Penekanan terhadap kesadaran dan ketulusan penerapan nilai-nilai Islam merupakan salah satu hal yang sangat ditekankan. Di mana, kesadaran dan ketulusan tersebut meliputi penerapan nilai ibadah atau penghambaan terhadap Tuhan dengan benar,[4] nilai humanisme, keselamatan (kemaslahatan), nilai patriotisme (nasionalisme),[5] nilai semangat dalam pengembangan diri[6] (ijtihad) maupun pengembangan masyarakat, dan nilai-nilai perdamaian dalam kehidupan sehari-hari secara konsisten. Hal ini berarti setelah peserta didik aktif pada pembelajaran PAI diharapkan bisa termotivasi, tergugah, dan sadar dalam pengimplementasian nilai-nilai universalisme ajaran Islam.

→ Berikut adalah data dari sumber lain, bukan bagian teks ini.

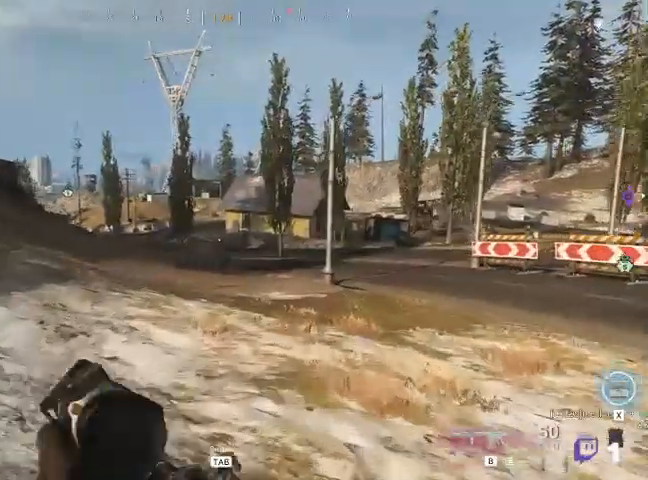
Gameplay with keyboard and mouse; each line is a JSON object with the keys and mouse buttons held at the frame after it. "events" lists presses ("down") and releases ("up") of "1", "2", "3", "4", "5", "a", "alt", "c", "ctrl", "d", "e", "f", "q", "r", "s", "shift", "space", "tab", "v", "w", "x", "z", "mouse_left", "mouse_middle", "mouse_right", "mouse_wheel_up" and "mouse_wheel_down" between this image and that frame as [ms after this image, input, new state], when the widget could be followed in between. "mouse_left", "mouse_middle", "mouse_right", "mouse_wheel_up", "mouse_wheel_down" = the "left", "middle", "right", "wheel_up", "wheel_down" buttons of the "mouse" list. No other keys are recorded. Not read: mouse_move.
{"keys": ["d", "shift", "w"], "mouse": [], "events": []}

Tentu nilai tersebut terwujud secara konsisten dengan segenap logika serta alam pikirnya dan alam spiritualitasnya.[7] Sebagaimana pendapat Syukri Fathuddin bahwa hendaknya “... Pendidikan Agama Islam atau ajaran Islam dan nilai-nilainya, agar menjadi jiwa, motivasi bahkan dapat dikatakan way of life seseorang.”[8]

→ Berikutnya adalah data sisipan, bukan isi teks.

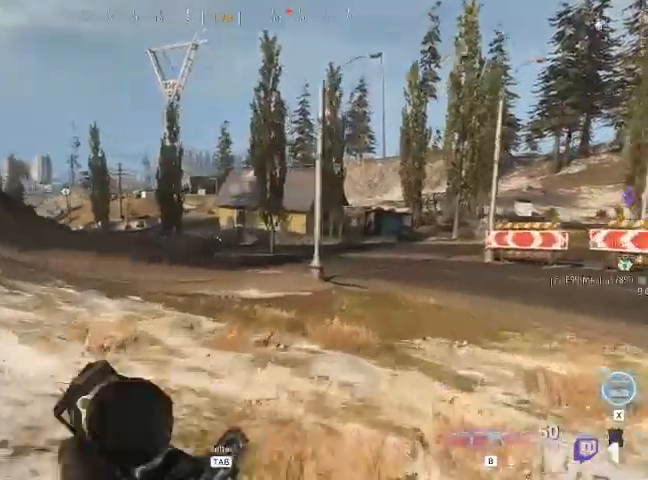
{"keys": ["d", "shift", "w"], "mouse": [], "events": []}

Dari pengertian tersebut, salah satu kedudukan PAI ditegaskan sebagai “usaha mengkaji ilmu.” Hal ini menandakan, kegiatan yang ada padanya merupakan upaya ilmiah. Artinya, apa-apa yang dilakukan tidak bersifat statis, sehingga bisa dikembangkan. Oleh karena itu, PAI secara asali semestinya mempunyai jiwa dan semangat perubahan menuju terbaik. Baik perubahan yang disebabkan reaksi maupun antisipasi atas “kenyataan” baru. Baik yang berada dalam sistem maupun di luarnya. Dengan demikian, PAI bukan kegiatan yang semata-mata mengarah pada kegiatan pendoktrinan peserta didik. Kendati demikian, fokus utama PAI tetap harus jelas. Yakni, berupaya membentuk peserta didik menjadi manusia beriman. Serta sadar dan tulus menerapkan nilai-nilai Islam dalam segala sektor dan sistem kehidupan[9] yang sedang atau akan ditempuh mereka.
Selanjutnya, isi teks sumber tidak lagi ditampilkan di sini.